Criados em 1979, os Gabinetes de Apoio Técnico (GAT) são porventura uma das instituições mais originais concebidas em Portugal nas últimas três décadas, tendo prestado um serviço público de excelência e um inestimável contributo para a afirmação e consolidação do poder local democrático.
O conceito e o modelo foram desenvolvidos na Comissão de Coordenação da Região Norte, então presidida pelo Professor Luís Valente de Oliveira, e posteriormente aplicados em todo o território nacional. A ideia era simples: garantir aos municípios as competências técnicas indispensáveis para a construção de infra-estruturas básicas e dos equipamentos colectivos essenciais para a melhoria das condições de vida das populações locais. As carências e os desafios eram enormes. Os municípios não tinham recursos humanos qualificados, nem tão pouco capacidade financeira para robustecer os seus quadros técnicos. A solução preconizada permitia resolver o problema, dotando-os com estruturas polivalentes (engenheiros, arquitectos, topógrafos, etc.) intermunicipais que tinham por missão elaborar projectos e acompanhar a execução das obras. E era original na medida em que o Estado (através das Comissões de Coordenação Regional) assumia os encargos com o pessoal e a administração local assegurava as despesas e a sua gestão corrente.
Durante os anos oitenta, os GAT tiveram a sua época de ouro. A quantidade e a qualidade do trabalho desenvolvido granjearam-lhes um prestígio local e nacional ímpar, assumindo o papel de verdadeiras escolas de formação e de agências de desenvolvimento territorial. Para isso muito contribuiu o facto de agregarem no seu seio dirigentes e técnicos experientes e competentes (na grande maioria oriundos das ex-colónias) e jovens licenciados entusiastas e motivados. Mas também uma postura institucional exemplar, marcada pelos valores de serviço público e pelo equilíbrio nas relações com a administração central e os municípios.
Por razões várias, na década seguinte perderam parte do seu protagonismo e do seu importante papel de articulação institucional. Por um lado, as carências técnicas dos municípios foram em grande parte supridas pelo reforço dos seus quadros técnicos ou pelo recurso a gabinetes privados. Por outro lado, os conflitos, muitas vezes de natureza política, entre os autarcas e entre estes e os governos condicionaram a sua actividade, esvaziando-os de recursos e competências e conduzindo mesmo ao encerramento de alguns deles, sobretudo a sul do Mondego.
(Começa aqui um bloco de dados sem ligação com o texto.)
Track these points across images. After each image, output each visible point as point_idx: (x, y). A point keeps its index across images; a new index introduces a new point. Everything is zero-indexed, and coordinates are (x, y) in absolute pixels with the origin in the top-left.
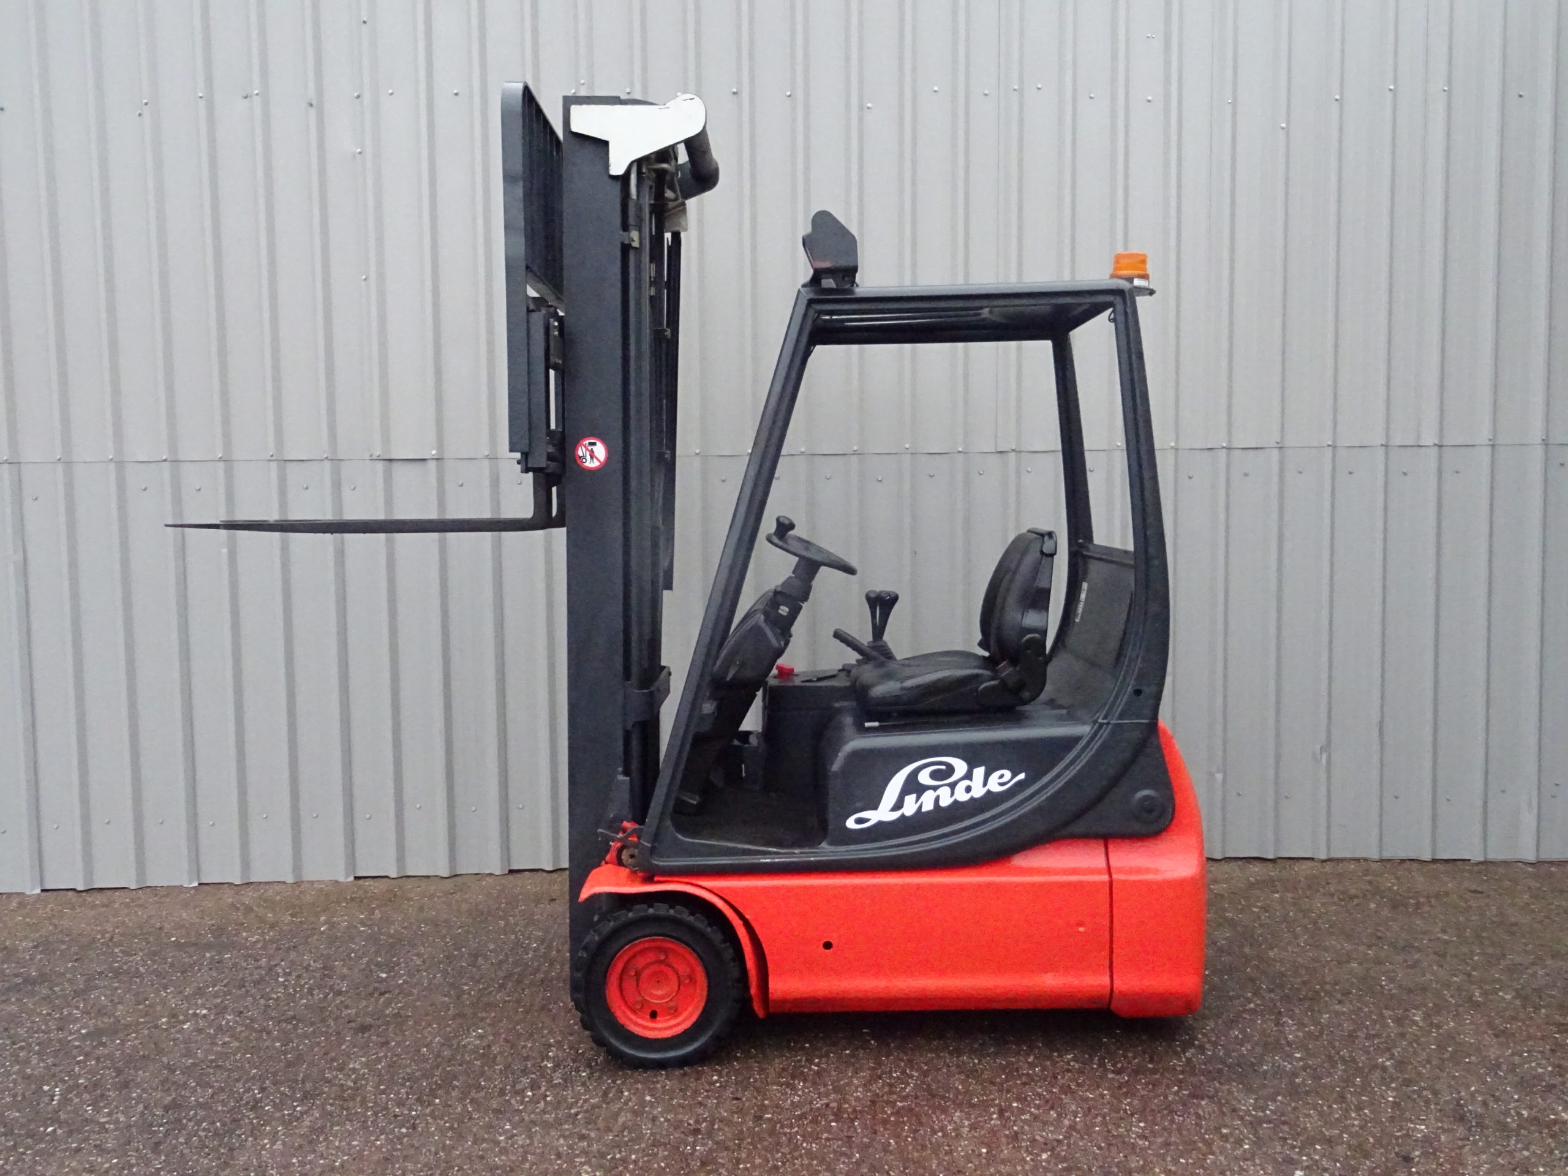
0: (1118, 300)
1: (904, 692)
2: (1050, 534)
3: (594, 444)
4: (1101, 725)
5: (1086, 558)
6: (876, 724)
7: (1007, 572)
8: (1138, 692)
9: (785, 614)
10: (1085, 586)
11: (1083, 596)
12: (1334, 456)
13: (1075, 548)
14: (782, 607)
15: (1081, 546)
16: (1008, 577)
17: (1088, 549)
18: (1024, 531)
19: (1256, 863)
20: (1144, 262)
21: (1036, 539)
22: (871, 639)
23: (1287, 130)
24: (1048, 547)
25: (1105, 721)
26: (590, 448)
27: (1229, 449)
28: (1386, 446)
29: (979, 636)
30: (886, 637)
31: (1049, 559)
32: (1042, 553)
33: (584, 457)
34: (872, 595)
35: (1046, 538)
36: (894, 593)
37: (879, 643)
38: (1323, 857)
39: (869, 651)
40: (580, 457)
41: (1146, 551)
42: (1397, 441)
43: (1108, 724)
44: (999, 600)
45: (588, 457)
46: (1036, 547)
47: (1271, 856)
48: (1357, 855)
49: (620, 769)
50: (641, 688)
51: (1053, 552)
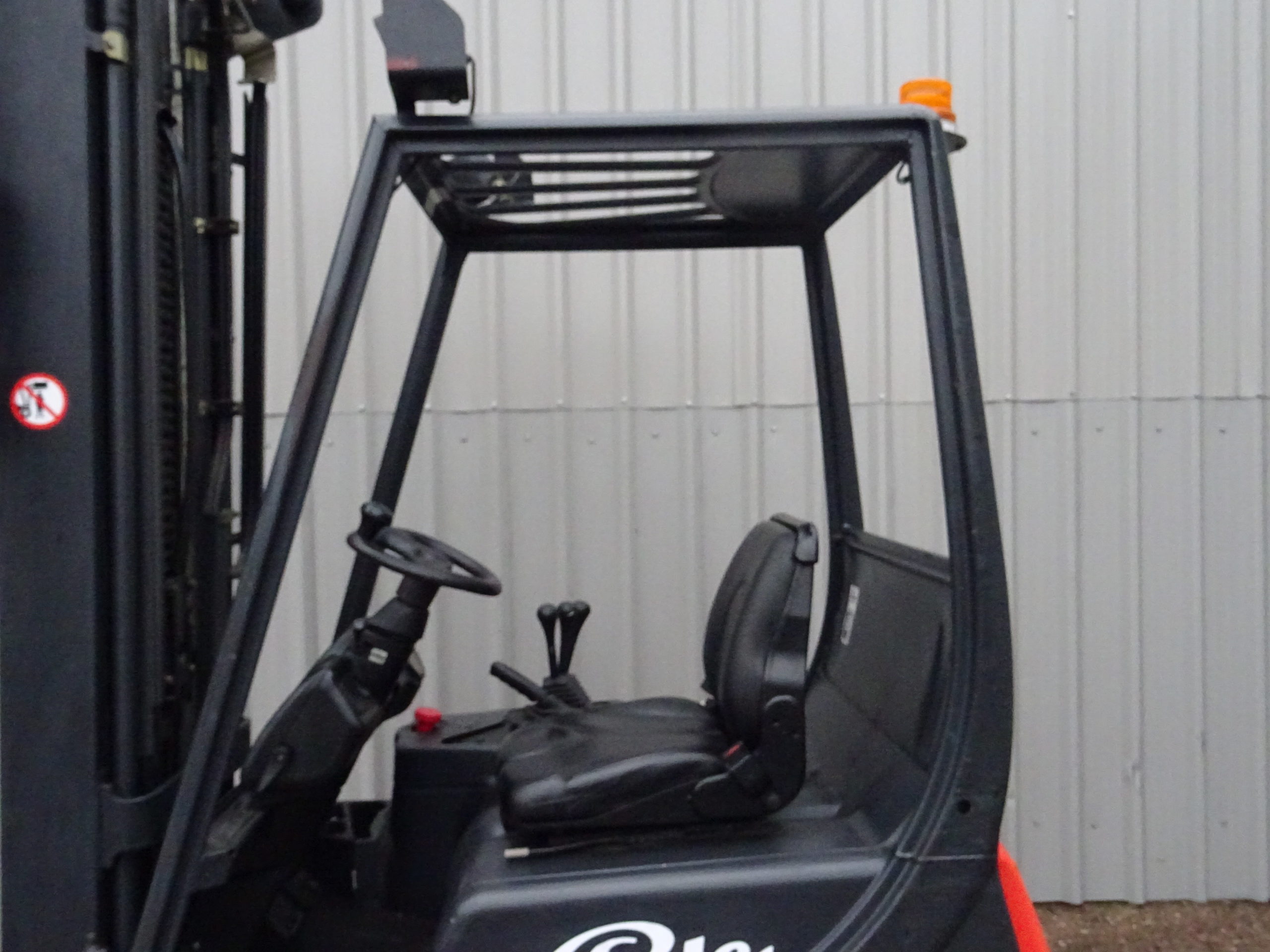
0: (915, 140)
1: (569, 798)
2: (807, 529)
3: (43, 385)
4: (902, 861)
5: (854, 551)
6: (524, 852)
7: (742, 583)
8: (964, 806)
9: (381, 662)
10: (855, 591)
11: (852, 606)
12: (1139, 411)
13: (838, 536)
14: (375, 651)
15: (847, 533)
16: (742, 591)
17: (856, 538)
18: (767, 517)
19: (1059, 911)
20: (947, 93)
21: (786, 536)
22: (547, 673)
23: (1075, 18)
24: (804, 548)
25: (909, 855)
26: (36, 392)
27: (1014, 402)
28: (1200, 398)
29: (702, 676)
30: (574, 668)
31: (807, 571)
32: (795, 559)
33: (26, 407)
34: (547, 612)
35: (801, 535)
36: (582, 603)
37: (562, 680)
38: (1140, 900)
39: (542, 693)
40: (19, 408)
41: (972, 561)
42: (1213, 391)
43: (913, 861)
44: (730, 629)
45: (33, 407)
46: (786, 547)
47: (1077, 900)
48: (1178, 897)
49: (91, 936)
50: (135, 794)
51: (812, 558)
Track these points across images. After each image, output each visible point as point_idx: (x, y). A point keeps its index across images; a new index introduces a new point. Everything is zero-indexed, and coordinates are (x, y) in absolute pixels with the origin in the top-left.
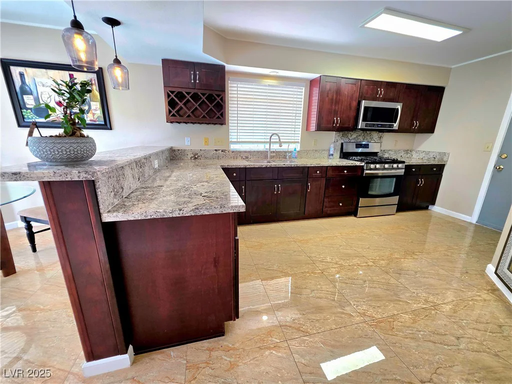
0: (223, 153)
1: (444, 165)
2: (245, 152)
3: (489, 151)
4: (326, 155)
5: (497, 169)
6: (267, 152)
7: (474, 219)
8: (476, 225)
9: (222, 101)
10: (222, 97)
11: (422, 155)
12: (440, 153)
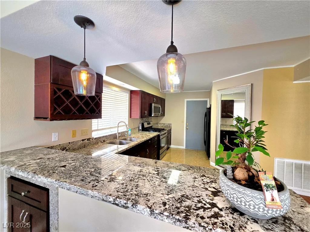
0: (88, 141)
1: (171, 129)
2: (103, 137)
3: (183, 122)
4: (138, 130)
5: (187, 129)
6: (116, 134)
7: (184, 147)
8: (185, 149)
9: (100, 101)
10: (100, 98)
11: (162, 125)
12: (169, 124)
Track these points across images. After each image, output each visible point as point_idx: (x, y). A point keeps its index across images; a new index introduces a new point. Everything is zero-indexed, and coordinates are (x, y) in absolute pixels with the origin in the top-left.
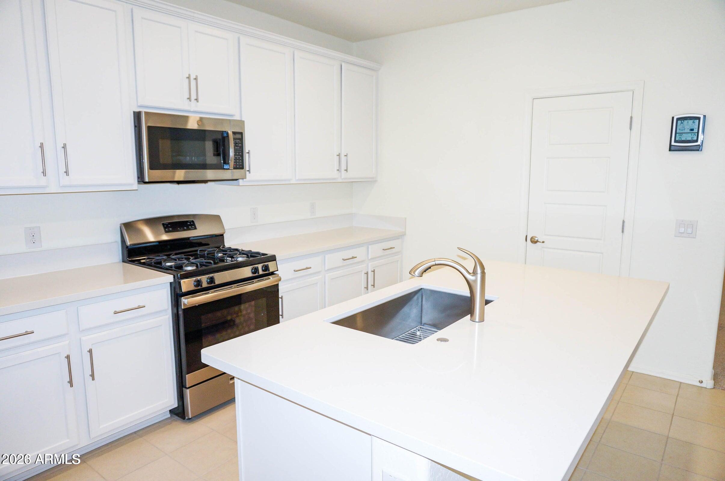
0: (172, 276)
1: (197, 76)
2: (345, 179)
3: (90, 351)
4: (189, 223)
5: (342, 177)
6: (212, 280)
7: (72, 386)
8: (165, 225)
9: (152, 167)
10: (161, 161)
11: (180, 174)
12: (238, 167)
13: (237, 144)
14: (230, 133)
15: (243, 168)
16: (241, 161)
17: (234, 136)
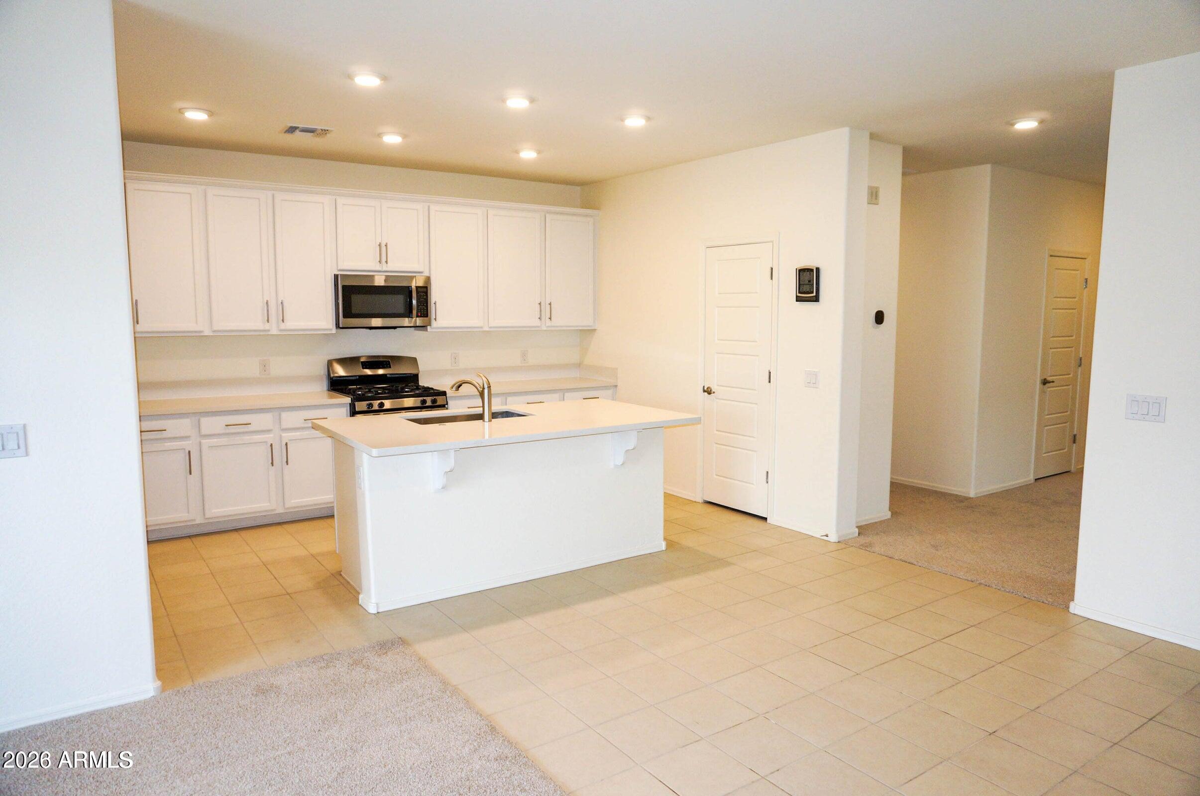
0: (350, 399)
1: (387, 243)
2: (548, 327)
3: (286, 444)
4: (385, 363)
5: (547, 325)
6: (382, 405)
7: (273, 465)
8: (364, 363)
9: (345, 316)
10: (353, 312)
11: (376, 322)
12: (422, 315)
13: (422, 296)
14: (413, 287)
15: (427, 316)
16: (425, 311)
17: (420, 290)
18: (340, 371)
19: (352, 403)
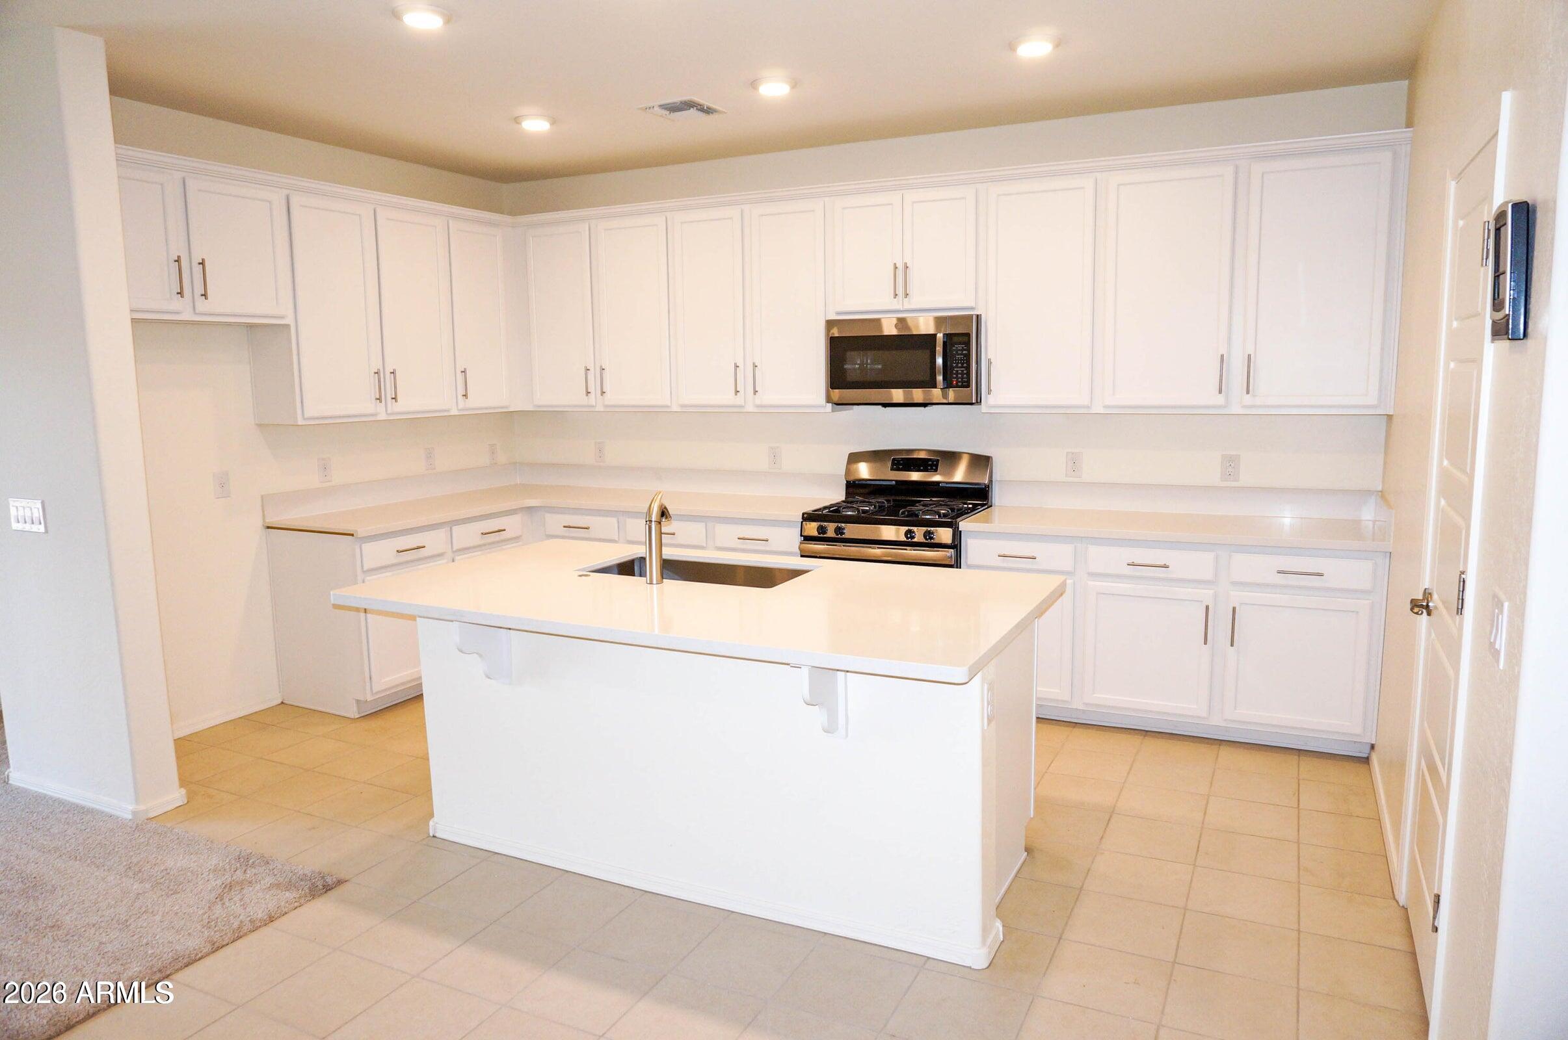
1: (906, 264)
6: (840, 531)
8: (896, 460)
9: (834, 386)
10: (849, 378)
11: (898, 395)
12: (960, 384)
13: (959, 350)
14: (940, 336)
15: (968, 386)
16: (965, 376)
17: (955, 339)
18: (864, 471)
19: (802, 522)
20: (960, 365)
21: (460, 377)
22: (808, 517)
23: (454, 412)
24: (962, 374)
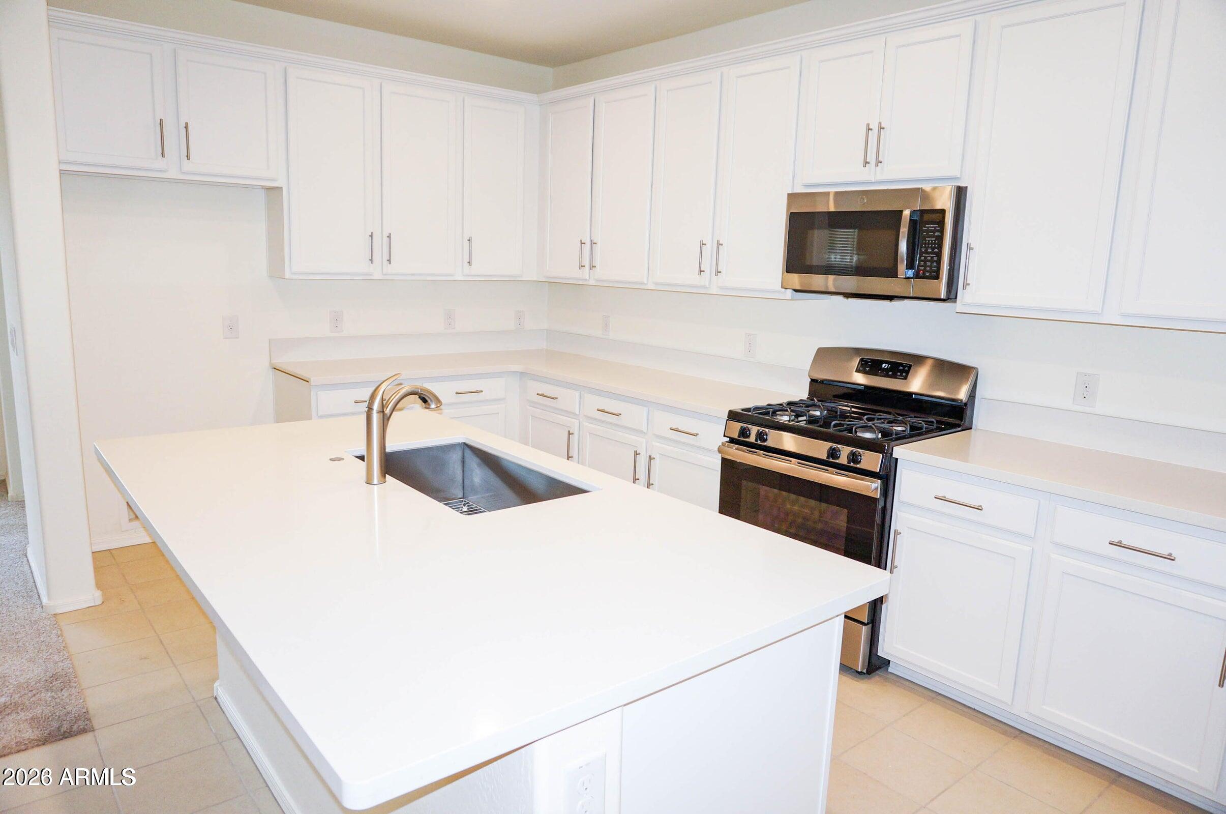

No caso do Norte, os GAT mantiveram, até há alguns anos atrás, praticamente intactas a sua vitalidade e a sua reputação institucional. Em grande parte por mérito próprio, já que souberam conquistar e preservar a confiança dos autarcas, diversificar as suas áreas de intervenção e abraçar novas causas, como, por exemplo, a dinamização das associações de municípios, muitas das quais germinaram no seu seio. Mas também porque tiveram a sorte e o privilégio de, durante largos anos, ter na presidência da Comissão de Coordenação um homem, o Eng. Luís Braga da Cruz, que soube como ninguém interpretar o espírito original dos GAT e valorizar as suas funções de apoio técnico e o seu papel de intermediação institucional. Não é pois de estranhar que, nos finais dos anos noventa, 11 dos 12 gabinetes iniciais estivessem ainda activos (Bragança, Moncorvo, Chaves, Vila Real, Lamego, Amarante, Penafiel, Guimarães, Braga, Viana do Castelo e Valença) e que o seu quadro de pessoal rondasse os 600 funcionários.
Vista do Terreiro do Paço, esta realidade sempre pareceu algo anacrónica. Num país plano como deve ser o nosso, não há lugar para qualquer tipo excepção ou de especificidade. Várias foram as tentativas para acabar com os GAT, ou o que restava deles no Norte e, em parte, no Centro. Os primeiros embates não foram bem sucedidos porque as resistências foram muitas e os argumentos convincentes. Mas a ameaça de morte abalou definitivamente a sua estabilidade e o seu dinamismo, provocando o seu declínio e o seu esvaziamento.
O anúncio do seu fim, ao que tudo indica em Junho próximo, em nome de uma pretensa racionalização de serviços e de recursos, não é pois uma surpresa. Para os municípios que conviveram com eles durante quase três décadas a perda vai ser enorme. Mas também para a própria administração central que perde assim uma plataforma de diálogo e de concertação com as autarquias locais. Perde o país, perdemos todos. Se me é permitido, gostaria apenas de fazer um pedido a quem de direito: não se esqueçam de, ao menos, agradecer e homenagear as mulheres e os homens que ao longo destas três décadas serviram nestas instituições, com dedicação e profissionalismo, a causa do desenvolvimento local e regional.